BEGIN DATA UNDER STUDY

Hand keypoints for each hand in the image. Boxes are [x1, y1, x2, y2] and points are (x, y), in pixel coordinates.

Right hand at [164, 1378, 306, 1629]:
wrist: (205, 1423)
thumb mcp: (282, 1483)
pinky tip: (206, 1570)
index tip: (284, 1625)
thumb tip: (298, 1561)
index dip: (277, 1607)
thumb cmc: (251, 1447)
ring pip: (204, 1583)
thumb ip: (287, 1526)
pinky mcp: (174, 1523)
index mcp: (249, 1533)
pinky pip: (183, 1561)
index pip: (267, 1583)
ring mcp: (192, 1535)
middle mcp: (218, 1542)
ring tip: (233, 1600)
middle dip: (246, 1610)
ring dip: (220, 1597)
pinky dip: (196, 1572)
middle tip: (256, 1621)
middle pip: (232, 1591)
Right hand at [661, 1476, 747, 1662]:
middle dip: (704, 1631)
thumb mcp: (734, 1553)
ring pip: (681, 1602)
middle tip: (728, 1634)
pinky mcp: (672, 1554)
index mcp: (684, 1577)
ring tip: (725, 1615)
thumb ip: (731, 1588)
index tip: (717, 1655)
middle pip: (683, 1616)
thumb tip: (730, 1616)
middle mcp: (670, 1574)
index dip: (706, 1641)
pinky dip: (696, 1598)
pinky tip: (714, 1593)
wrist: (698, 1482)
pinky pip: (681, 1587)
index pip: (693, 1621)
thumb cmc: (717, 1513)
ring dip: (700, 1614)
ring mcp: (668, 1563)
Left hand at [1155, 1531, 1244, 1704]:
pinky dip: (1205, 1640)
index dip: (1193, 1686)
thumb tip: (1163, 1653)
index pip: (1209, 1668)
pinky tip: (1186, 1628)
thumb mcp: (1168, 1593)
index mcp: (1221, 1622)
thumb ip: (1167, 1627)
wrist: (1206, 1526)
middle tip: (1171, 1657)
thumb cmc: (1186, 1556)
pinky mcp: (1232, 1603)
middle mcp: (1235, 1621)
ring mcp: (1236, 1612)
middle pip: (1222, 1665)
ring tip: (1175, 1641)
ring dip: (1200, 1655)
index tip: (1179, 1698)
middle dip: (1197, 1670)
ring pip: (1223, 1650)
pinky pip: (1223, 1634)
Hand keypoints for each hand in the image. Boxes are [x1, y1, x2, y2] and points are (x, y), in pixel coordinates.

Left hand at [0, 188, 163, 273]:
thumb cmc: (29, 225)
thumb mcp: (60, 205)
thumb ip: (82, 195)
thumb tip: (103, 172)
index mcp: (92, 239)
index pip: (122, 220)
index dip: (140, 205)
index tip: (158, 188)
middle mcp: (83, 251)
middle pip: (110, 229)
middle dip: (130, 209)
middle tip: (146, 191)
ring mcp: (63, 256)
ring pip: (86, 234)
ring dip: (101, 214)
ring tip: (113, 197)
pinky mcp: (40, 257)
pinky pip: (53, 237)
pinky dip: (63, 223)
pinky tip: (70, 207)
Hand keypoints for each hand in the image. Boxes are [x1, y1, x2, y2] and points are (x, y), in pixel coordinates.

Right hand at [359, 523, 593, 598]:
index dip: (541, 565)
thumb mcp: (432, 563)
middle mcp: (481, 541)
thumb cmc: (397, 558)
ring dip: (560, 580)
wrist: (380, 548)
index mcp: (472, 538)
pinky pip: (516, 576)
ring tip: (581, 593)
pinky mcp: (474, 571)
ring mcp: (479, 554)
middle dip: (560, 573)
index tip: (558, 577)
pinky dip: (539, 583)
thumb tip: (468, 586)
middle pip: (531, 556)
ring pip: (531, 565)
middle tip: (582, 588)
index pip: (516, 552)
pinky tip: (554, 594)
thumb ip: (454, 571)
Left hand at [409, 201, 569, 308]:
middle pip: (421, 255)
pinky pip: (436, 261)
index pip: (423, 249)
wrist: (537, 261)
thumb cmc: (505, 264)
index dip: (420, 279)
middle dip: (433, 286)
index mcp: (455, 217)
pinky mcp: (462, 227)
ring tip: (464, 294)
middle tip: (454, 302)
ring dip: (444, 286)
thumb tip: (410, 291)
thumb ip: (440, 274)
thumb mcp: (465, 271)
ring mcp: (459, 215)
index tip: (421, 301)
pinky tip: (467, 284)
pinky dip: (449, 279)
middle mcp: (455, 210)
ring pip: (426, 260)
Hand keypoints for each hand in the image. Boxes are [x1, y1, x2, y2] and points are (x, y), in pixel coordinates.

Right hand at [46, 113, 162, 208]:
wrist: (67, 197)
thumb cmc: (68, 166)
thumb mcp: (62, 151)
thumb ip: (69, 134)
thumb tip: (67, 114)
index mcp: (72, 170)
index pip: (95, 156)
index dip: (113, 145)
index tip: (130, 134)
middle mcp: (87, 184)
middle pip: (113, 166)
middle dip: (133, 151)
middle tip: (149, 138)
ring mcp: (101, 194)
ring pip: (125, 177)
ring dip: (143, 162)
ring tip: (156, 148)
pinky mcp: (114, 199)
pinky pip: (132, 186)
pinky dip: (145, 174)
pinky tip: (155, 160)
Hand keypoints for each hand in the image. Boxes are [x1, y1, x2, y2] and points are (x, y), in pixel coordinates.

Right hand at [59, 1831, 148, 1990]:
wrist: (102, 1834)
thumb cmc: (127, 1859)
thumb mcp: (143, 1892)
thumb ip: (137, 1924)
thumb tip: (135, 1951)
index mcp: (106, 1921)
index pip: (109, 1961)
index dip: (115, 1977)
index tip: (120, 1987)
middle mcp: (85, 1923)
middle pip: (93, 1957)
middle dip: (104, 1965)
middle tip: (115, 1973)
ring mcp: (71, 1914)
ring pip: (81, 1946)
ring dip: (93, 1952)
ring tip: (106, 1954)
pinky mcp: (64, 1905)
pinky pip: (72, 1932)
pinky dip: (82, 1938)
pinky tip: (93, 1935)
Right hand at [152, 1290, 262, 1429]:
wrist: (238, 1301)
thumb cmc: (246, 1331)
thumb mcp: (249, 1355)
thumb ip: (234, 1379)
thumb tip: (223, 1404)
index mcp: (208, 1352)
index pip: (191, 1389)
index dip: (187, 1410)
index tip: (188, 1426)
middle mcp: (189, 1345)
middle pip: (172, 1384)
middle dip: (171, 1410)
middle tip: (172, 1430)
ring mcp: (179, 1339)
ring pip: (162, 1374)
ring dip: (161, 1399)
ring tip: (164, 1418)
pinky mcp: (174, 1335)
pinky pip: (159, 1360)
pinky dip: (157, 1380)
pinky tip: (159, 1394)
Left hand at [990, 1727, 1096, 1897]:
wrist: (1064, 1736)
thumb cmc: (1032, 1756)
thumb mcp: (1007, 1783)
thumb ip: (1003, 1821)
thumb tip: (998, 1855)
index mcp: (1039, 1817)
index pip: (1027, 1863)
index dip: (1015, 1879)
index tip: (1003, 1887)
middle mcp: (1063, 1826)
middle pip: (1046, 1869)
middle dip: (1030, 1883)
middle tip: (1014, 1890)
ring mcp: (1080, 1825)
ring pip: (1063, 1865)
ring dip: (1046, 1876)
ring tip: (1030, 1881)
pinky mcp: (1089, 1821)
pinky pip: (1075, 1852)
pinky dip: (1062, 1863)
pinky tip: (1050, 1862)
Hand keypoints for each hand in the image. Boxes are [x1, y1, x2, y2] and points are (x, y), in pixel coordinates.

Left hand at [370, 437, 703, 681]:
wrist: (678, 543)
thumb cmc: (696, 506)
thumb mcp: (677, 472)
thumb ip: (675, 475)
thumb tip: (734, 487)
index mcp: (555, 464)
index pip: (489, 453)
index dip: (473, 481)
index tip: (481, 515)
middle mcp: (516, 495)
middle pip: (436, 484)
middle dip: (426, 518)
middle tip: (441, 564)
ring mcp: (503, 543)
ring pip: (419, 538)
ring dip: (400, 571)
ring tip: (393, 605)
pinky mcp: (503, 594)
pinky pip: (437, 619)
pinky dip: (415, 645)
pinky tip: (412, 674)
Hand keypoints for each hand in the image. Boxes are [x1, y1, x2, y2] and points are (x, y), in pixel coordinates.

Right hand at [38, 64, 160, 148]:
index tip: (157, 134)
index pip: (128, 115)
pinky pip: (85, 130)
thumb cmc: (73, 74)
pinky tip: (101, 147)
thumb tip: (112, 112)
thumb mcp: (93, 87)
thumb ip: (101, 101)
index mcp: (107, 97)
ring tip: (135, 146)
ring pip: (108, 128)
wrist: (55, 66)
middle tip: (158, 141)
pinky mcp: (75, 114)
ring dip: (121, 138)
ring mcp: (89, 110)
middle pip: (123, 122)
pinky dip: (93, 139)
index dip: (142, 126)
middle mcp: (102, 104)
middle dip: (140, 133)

END DATA UNDER STUDY

WORK TO BE COMPLETED
In the records above, some lines may contain the word "wrist"; copy every one of them.

SOLUTION
wrist: (205, 1423)
wrist: (698, 1482)
wrist: (1206, 1526)
wrist: (380, 548)
wrist: (537, 261)
wrist: (67, 197)
wrist: (102, 1834)
wrist: (238, 1301)
wrist: (1064, 1736)
wrist: (678, 543)
wrist: (55, 66)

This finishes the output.